Amid rumours, misinformation, social media fluff, and battling against the deadly coronavirus, there remain certain unanswered questions about the fast-spreading infection which has brought the entire world to a standstill.
To help readers across the global understand about the highly contagious COVID-19 pandemic and subsequently discuss the way forward in the fight against the invisible enemy, two new books on the contagion will hit the stands in May.
How Contagion Works: Science, Awareness and Community in Times of Global Crisis by Italian physicist Paolo Giordano and Deadliest Enemy: Our War Against Killer Germs by epidemiologist Michael Osterholm and author Mark Olshaker, will be released next month, announced publishing house Hachette.
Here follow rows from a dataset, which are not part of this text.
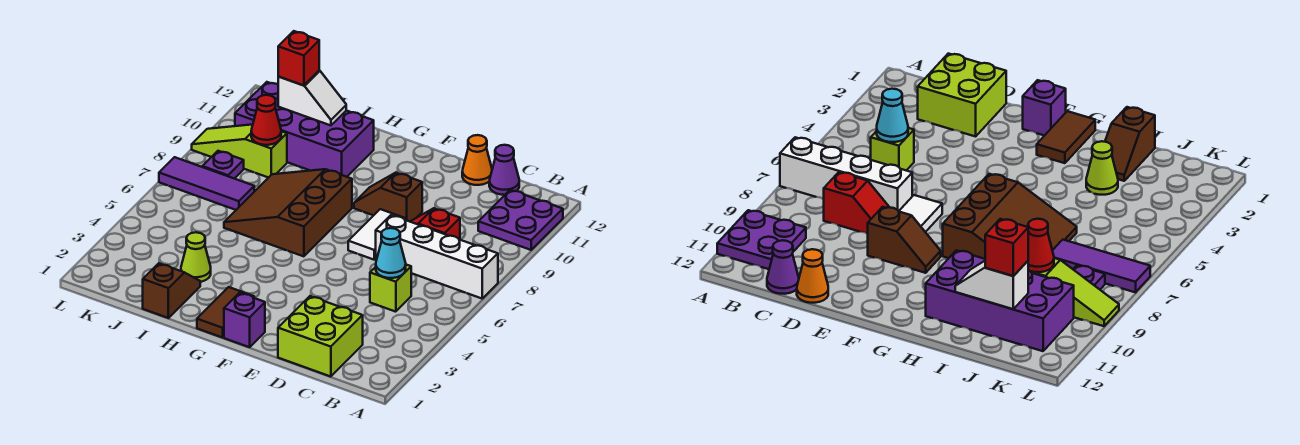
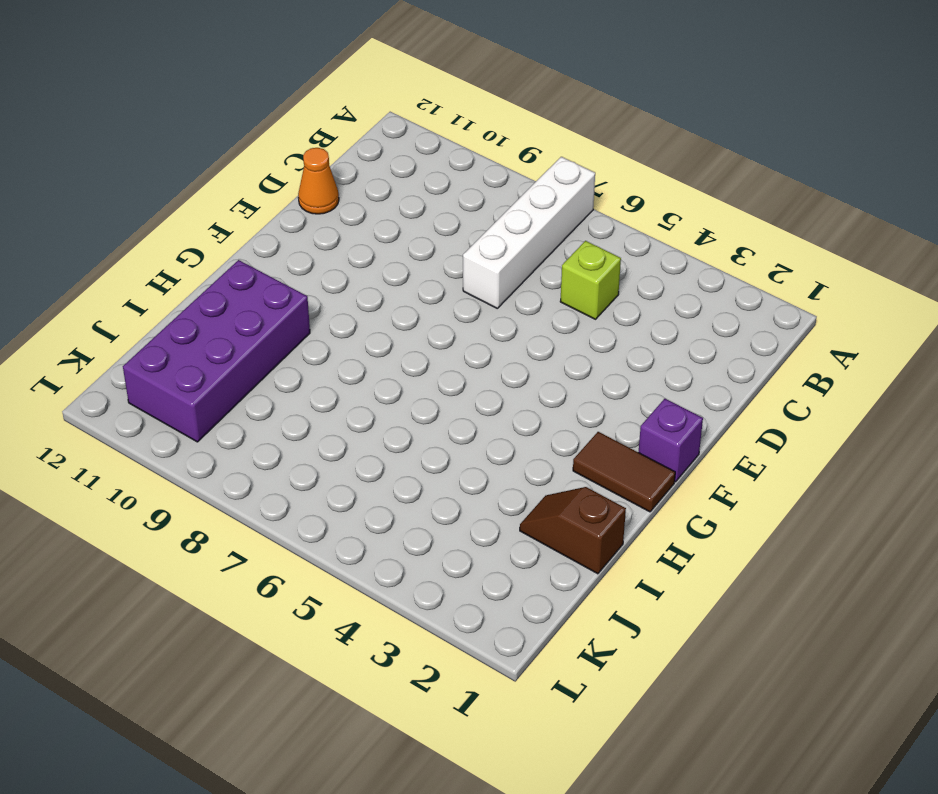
none -> purple plate A10:B11 level 1
none -> lime brick C1:D2 level 1
none -> red slope C8:D8 level 1 top C

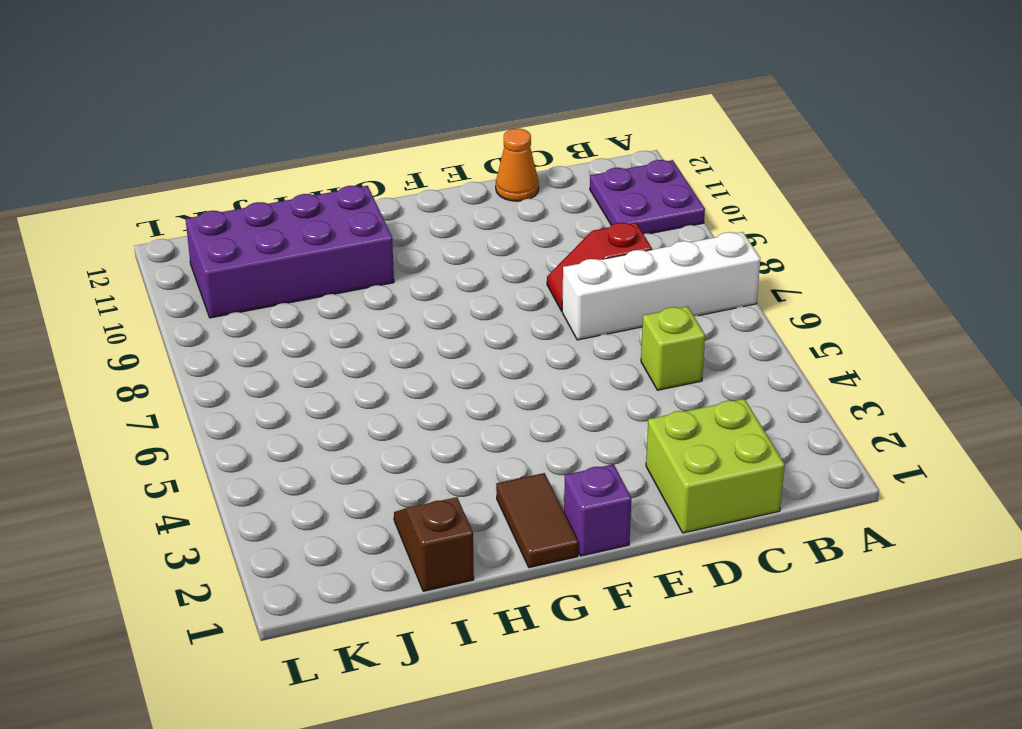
none -> purple cone C12 level 1
none -> white tile E7:E8 level 1
none -> brown slope E9:F9 level 1 top E

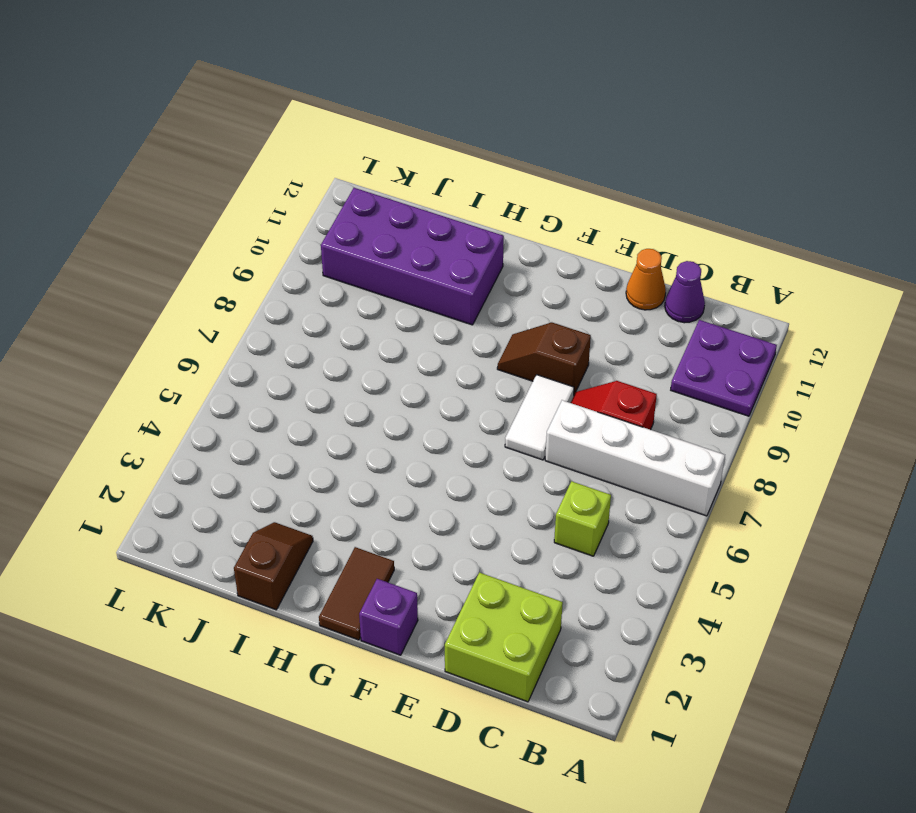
none -> brown slope G6:I8 level 1 top G
none -> lime cone I3 level 1
none -> purple tile J7:L7 level 1

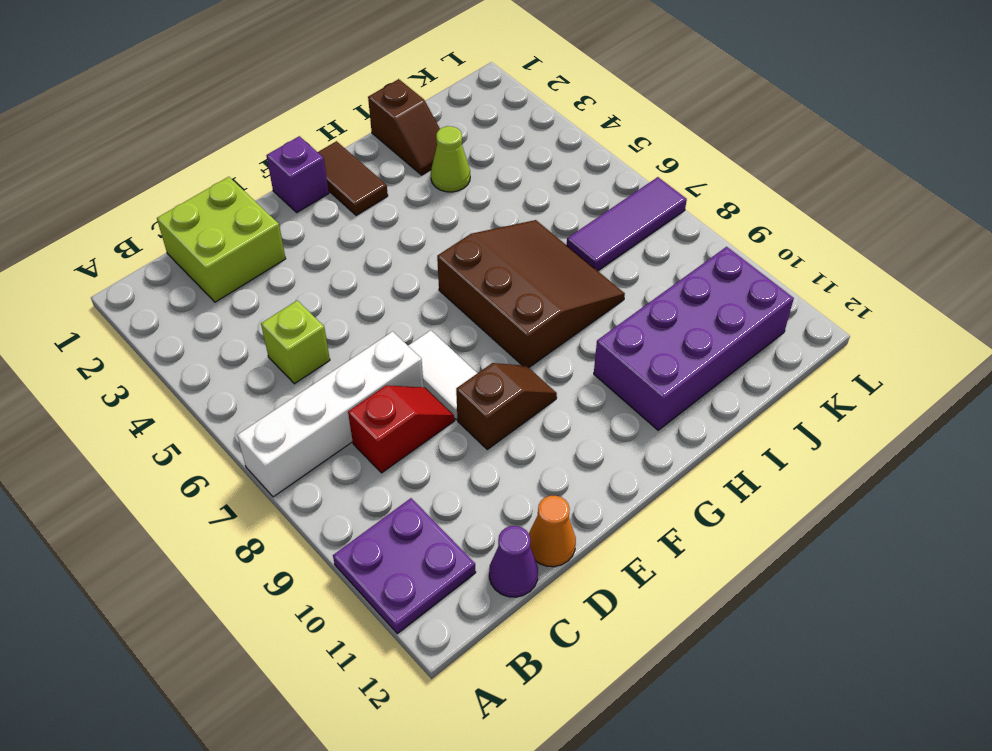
none -> lime slope J9:L9 level 1 top J
none -> purple plate K8 level 1
none -> cyan cone C5 level 2

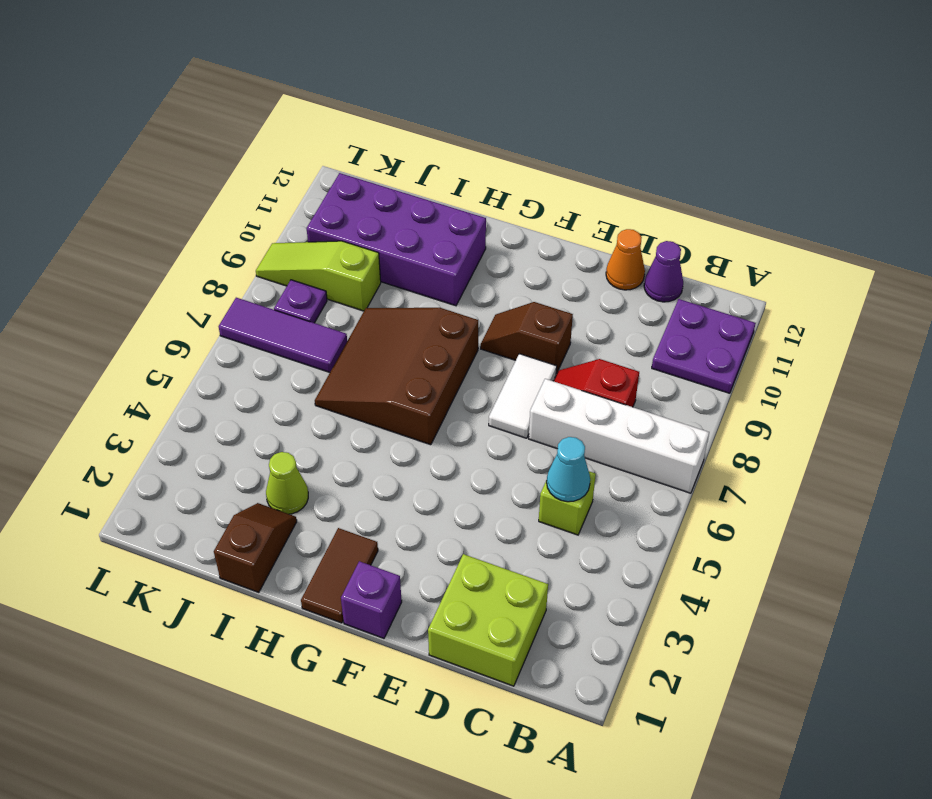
none -> white slope I11:J11 level 2 top J
none -> red cone J9 level 2
none -> red brick J11 level 3

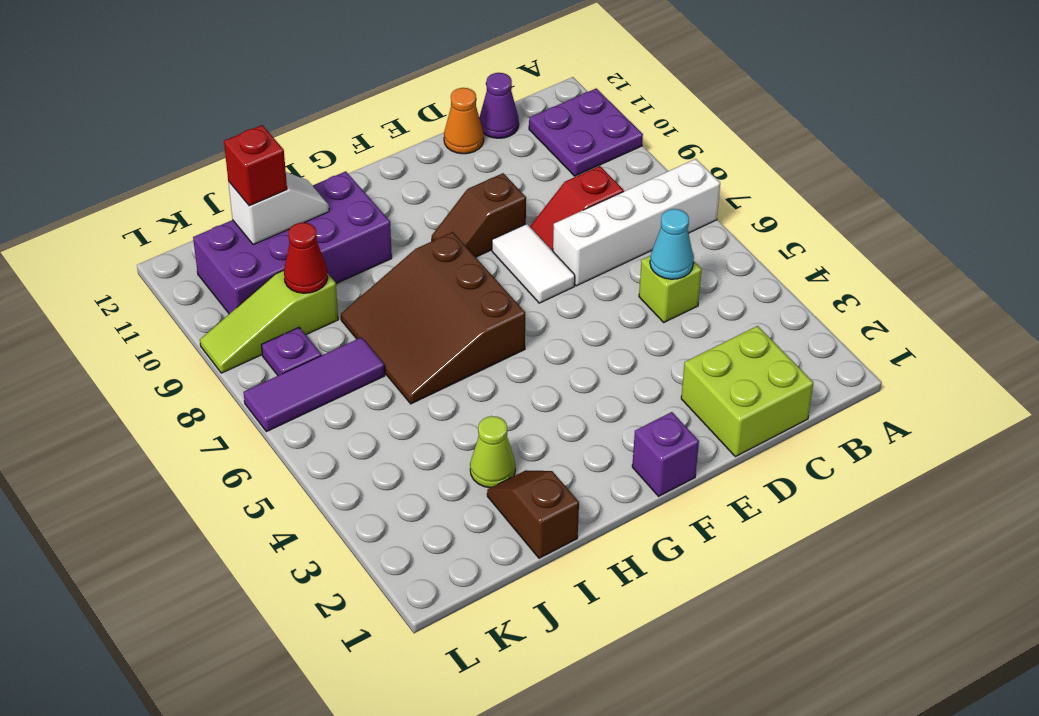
none -> brown tile G1:G2 level 1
While How Contagion works, a slim read, is a mix of authors moving account of putting up under lockdown Italy, decoding math behind the contagion and interconnected lives in the times of globalization, the Deadliest Enemy is an attempt to explore the “resources and programs” to keep people safe from infectious diseases.
According to the publishers, it was Giordano’s article Contagion by numbers — explaining how contagion works and why people should limit their exposure to the outside world — which contributed to a shift in the public discourse around the virus in Italy.
The article has also been included in the book, which in essence is Giordano’s real-time account of the coronavirus crisis. Italy is one of the worst-hit countries as it has recorded more than 15,000 coronavirus deaths.
Giordano’s first novel, The Solitude of Prime Numbers, was translated into more than 40 languages worldwide and won the Premio Strega, the most prestigious Italian literary award.
Deadliest Enemy, as per the publishers, is a “high scientific drama, a chronicle of medical mystery and discovery, a reality check and a practical plan of action”.
“The authors show how we could wake up to a reality in which many antibiotics no longer cure, bio-terror is a certainty, and the threat of a disastrous influenza or coronavirus pandemic looms ever larger. Only by understanding the challenges we face can we prevent the unthinkable from becoming the inevitable,” it added.